--- Records to process ---
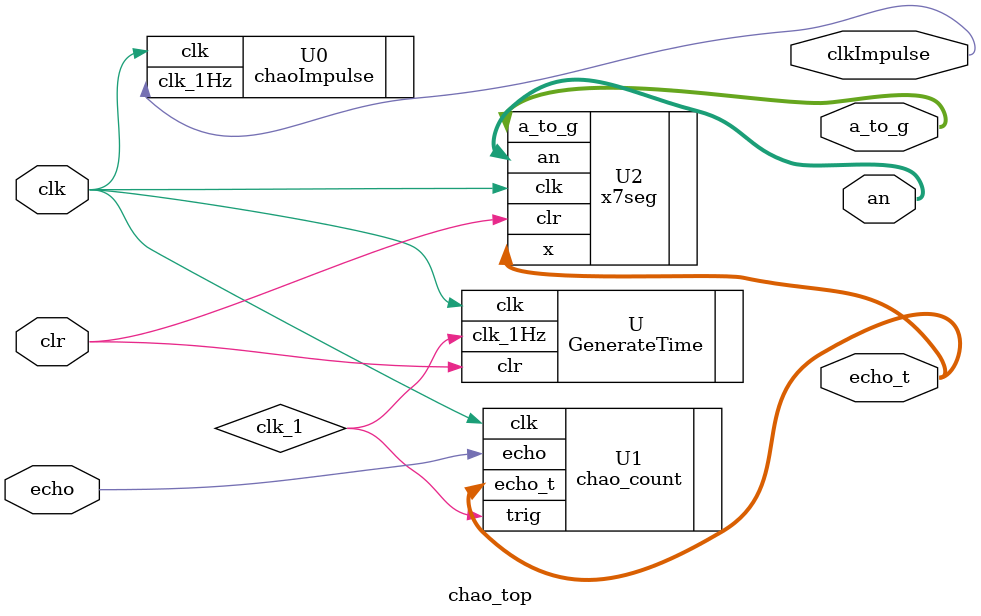
<source format=v>
`timescale 1ns / 1ps
module chao_top(
		input wire clk,
		input wire clr,
		input wire echo,
		output clkImpulse,
		output [7:0]echo_t,
		output [6:0] a_to_g,
		output [3:0] an
    );
	 wire clk_1;
	 GenerateTime U (
    .clk(clk), 
    .clr(clr), 
    .clk_1Hz(clk_1)
    );
	 chaoImpulse U0 (
    .clk(clk),
    .clk_1Hz(clkImpulse)
    );
	 chao_count U1 (
    .clk(clk), 
    .echo(echo),
	 .trig(clk_1),
    .echo_t(echo_t)
    );
	 x7seg U2 (
    .x(echo_t), 
    .clk(clk), 
    .clr(clr), 
    .a_to_g(a_to_g), 
    .an(an)
    );
endmodule

</source>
---
> Assignment
Every line that contains "input" should be copied out of the data.

> Response for this exercise
		input wire clk,
		input wire clr,
		input wire echo,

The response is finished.